▼

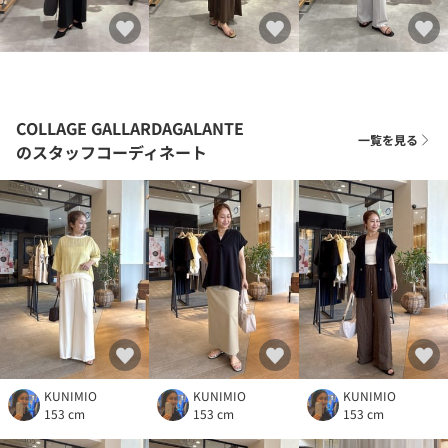
COLLAGE GALLARDAGALANTE
一覧を見る
のスタッフコーディネート
KUNIMIO
KUNIMIO
KUNIMIO
153 cm
153 cm
153 cm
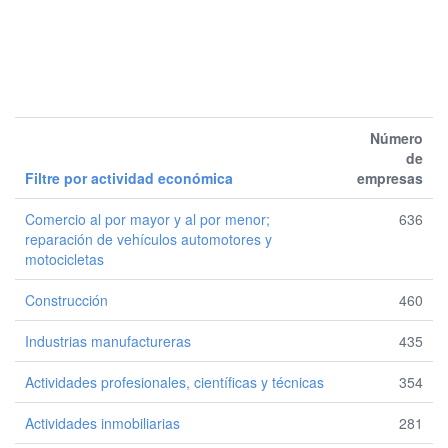
Número
de
Filtre por actividad económica
empresas
Comercio al por mayor y al por menor;
636
reparación de vehículos automotores y
motocicletas
Construcción
460
Industrias manufactureras
435
Actividades profesionales, científicas y técnicas
354
Actividades inmobiliarias
281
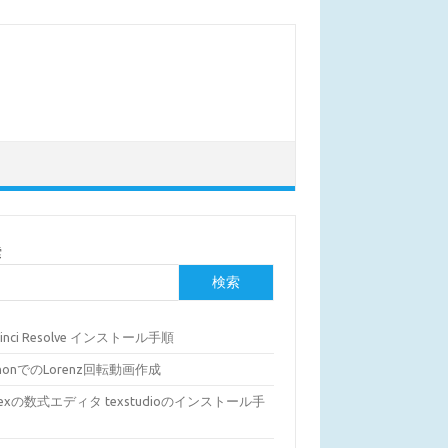
索
検索
Vinci Resolve インストール手順
thonでのLorenz回転動画作成
Texの数式エディタ texstudioのインストール手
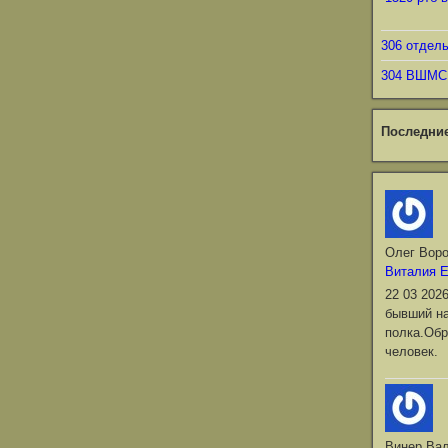
306 отдел
304 ВШМС
Последни
Олег Вор
Виталия 
22 03 202
бывший на
полка.Обр
человек.
Винер Ва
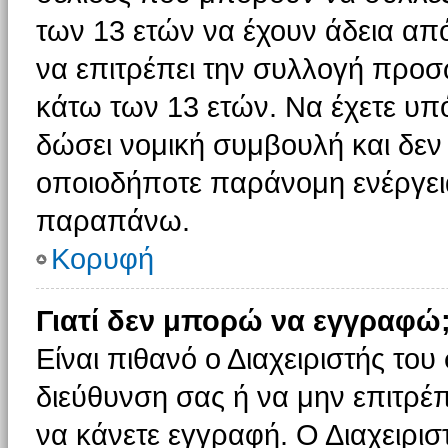
των 13 ετών να έχουν άδεια από
να επιτρέπει την συλλογή πρ
κάτω των 13 ετών. Να έχετε υπ
δώσει νομική συμβουλή και δεν 
οποιοδήποτε παράνομη ενέργεια
παραπάνω.
Κορυφή
Γιατί δεν μπορώ να εγγραφώ
Είναι πιθανό ο Διαχειριστής του
διεύθυνση σας ή να μην επιτρέ
να κάνετε εγγραφή. Ο Διαχειρισ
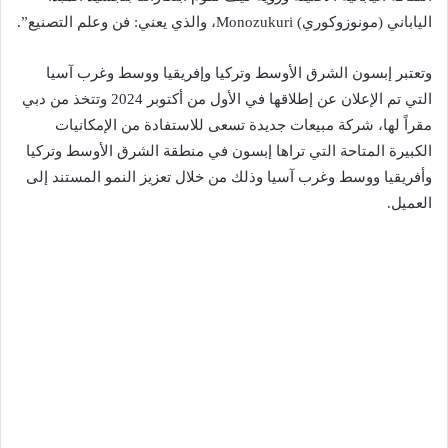
الياباني (مونوزوكوري) Monozukuri، والذي يعني: فن وعلم التصنيع”.
وتعتبر إبسون الشرق الأوسط وتركيا وإفريقيا ووسط وغرب آسيا
التي تم الإعلان عن إطلاقها في الأول من أكتوبر 2024 وتتخذ من دبي
مقراً لها، شركة مبيعات جديدة تسعى للاستفادة من الإمكانيات
الكبيرة المتاحة التي تراها إبسون في منطقة الشرق الأوسط وتركيا
وأفريقيا ووسط وغرب آسيا وذلك من خلال تعزيز النمو المستند إلى
العميل.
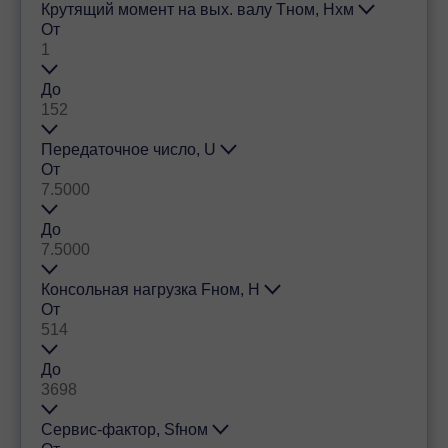
Крутящий момент на вых. валу Тном, Нхм
От
До
Передаточное число, U
От
До
Консольная нагрузка Fном, Н
От
До
Сервис-фактор, Sfном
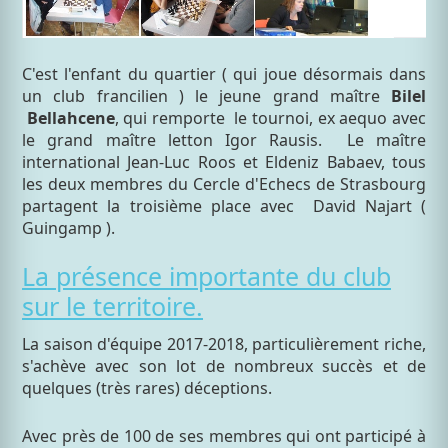
C'est l'enfant du quartier ( qui joue désormais dans
un club francilien ) le jeune grand maître
Bilel
Bellahcene
, qui remporte le tournoi, ex aequo avec
le grand maître letton Igor Rausis. Le maître
international Jean-Luc Roos et Eldeniz Babaev, tous
les deux membres du Cercle d'Echecs de Strasbourg
partagent la troisième place avec David Najart (
Guingamp ).
La présence importante du club
sur le territoire.
La saison d'équipe 2017-2018, particulièrement riche,
s'achève avec son lot de nombreux succès et de
quelques (très rares) déceptions.
Avec près de 100 de ses membres qui ont participé à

▲

*Task instructions*: Collect every line of the data above that contains the word "وغرب".

*Expected output*:
وتعتبر إبسون الشرق الأوسط وتركيا وإفريقيا ووسط وغرب آسيا
وأفريقيا ووسط وغرب آسيا وذلك من خلال تعزيز النمو المستند إلى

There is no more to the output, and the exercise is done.